И нет рабам рая | страница 59



Хава и Семен прыскали, подтрунивали над ним, но он на их насмешки и внимания не обращал.

Вместо того, чтобы бахвалиться, лучше бы, балбесы, поучились у нее. Чему? Работать, терпеть лишения, плакать. Они никогда не видели, как лошадь плачет, а он видел.

И не единожды.

Первый раз, когда померла дочь — малолетняя Хана, царство ей небесное!

Гнедая стояла у каменной ограды кладбища, и крупные чистые слезы текли у нее из глаз на суглинок, и там, где они упали, через год взошли желто-голубые цветы.

На моче взошли, отрубил Семен. На ее моче.

Нет, на ее слезах, уверял Ешуа.

Не успели они похоронить Хану, как пропал жеребенок.

Забрел, дурачок, в болото и утонул.

Каждый день, ни свет, ни заря — только оставь ее без присмотра, только не привяжи — убегала гнедая к трясине и до вечера, а порой всю ночь напролет, кружила вокруг хлюпающей, булькающей, квакающей топи, неистово била копытом, ржала взахлеб, и от этих ударов и этого ржания дрожали лес и небо.

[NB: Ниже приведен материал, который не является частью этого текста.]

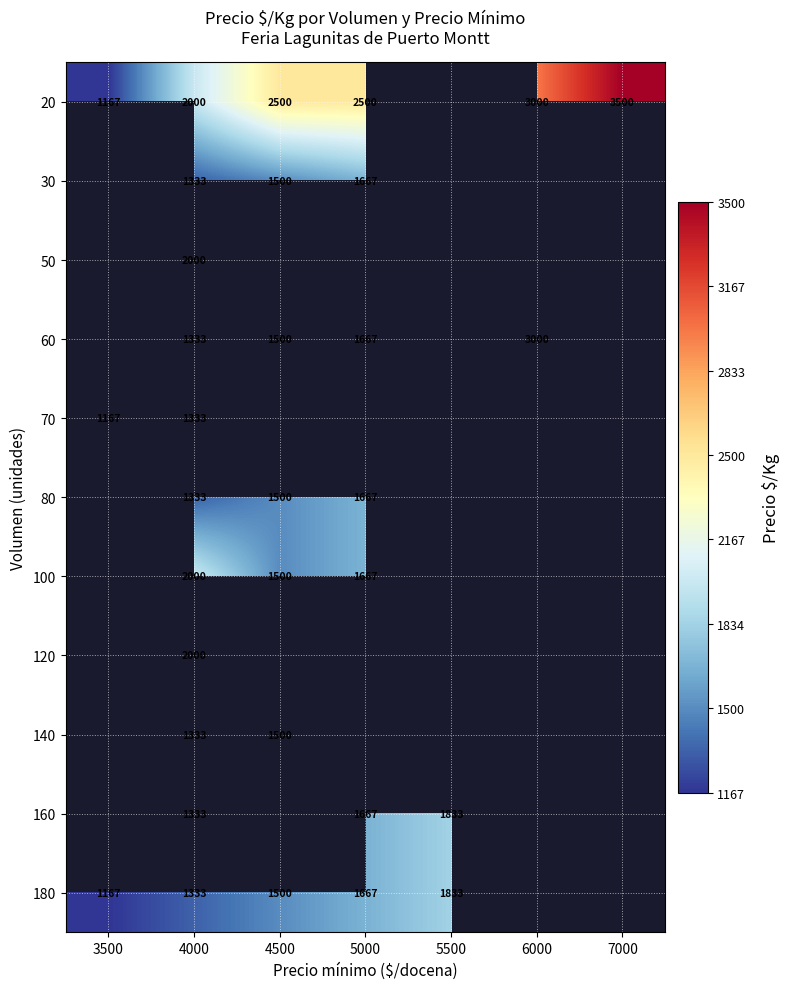

At how many categories does at least one series exceed 2685?

2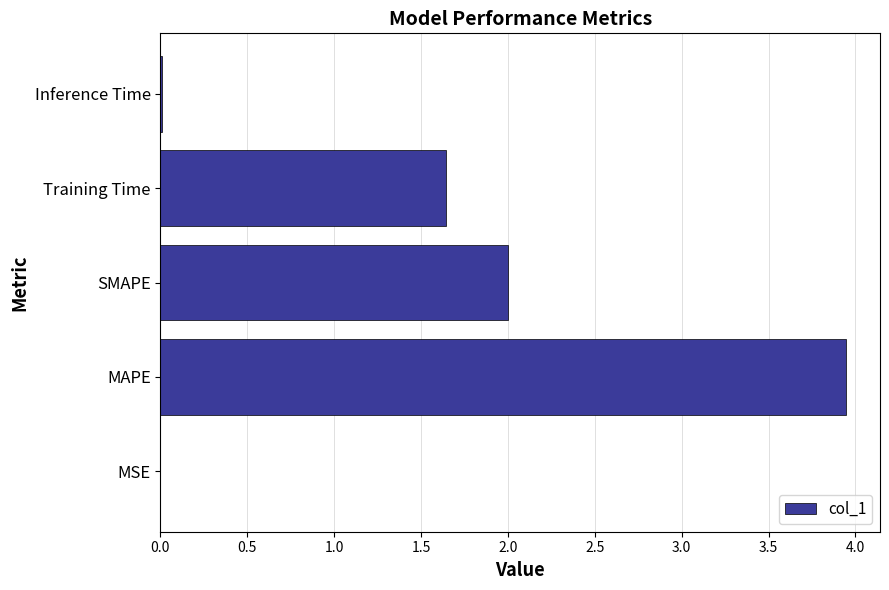

The chart shows a value of 0.0 at MSE. True or false?

True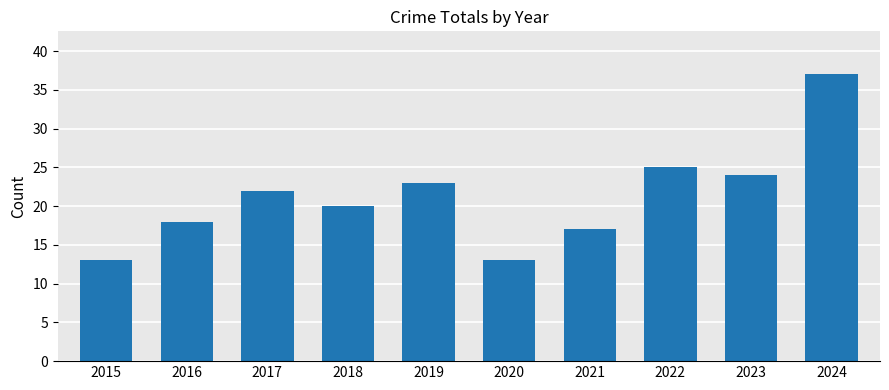

What is the greatest value displayed?

37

Не потому ли сейчас, чувствуя ее близость за сырыми отечными стенами острога, Ешуа не терял самообладания, старался поддержать чадный огонек надежды, то угасающий, то вспыхивающий с новой силой.

Всю ночь до самого утра он не смыкал глаз: привалится к стене, забудется на минутку и тут же подскочит, бросится к оконцу и, напуганный собственным сердцебиением, частым, болезненно гулким, вопьется взглядом в знакомый, изломанный бликами луны, бесплотный контур лошади.

Под утро от напряжения и усталости у него начало двоиться в глазах, и теперь он уже видел не одну свою гнедую, а целый табун, который мелькал, передвигался, словно парил в воздухе над пустынным тюремным двором.

Стоя на цыпочках и пытаясь в призрачном, парившем в лунном сиянии табуне высмотреть свою лошадь, единственную и неповторимую, Ешуа услышал, как щелкнул железный засов и в камеру (скорее в загородку для свиней или в заброшенный хлев) вошел заспанный стражник в поношенной длиннополой шинели, перепоясанный ремнем и в фуражке, едва державшейся на его непомерно большой, плоской, как жернов, голове.

— Эй, ты, — окликнул он Ешуа, приблизился к нему и, не дожидаясь, пока тот обернется, поставил на земляной пол не то миску, не то кружку, прикрытую сверху заскорузлой краюхой хлеба.

Ешуа обернулся.

— Я же говорил: мне вашу пищу нельзя… — сказал он беззлобно.

— Нельзя, нельзя, — передразнил его стражник. — Нет бога выше желудка. Ешь! Я тебе тепехь кошехную кухочку пхинес… с хисом… суп с гхенками… пихох с кухицей, — глумился он, коверкая щепетильную для евреев букву «эр». — Лопай! А то еще до суда загнешься! Ну, чего ты все время в окно пялишься? Синагоги все равно не видать.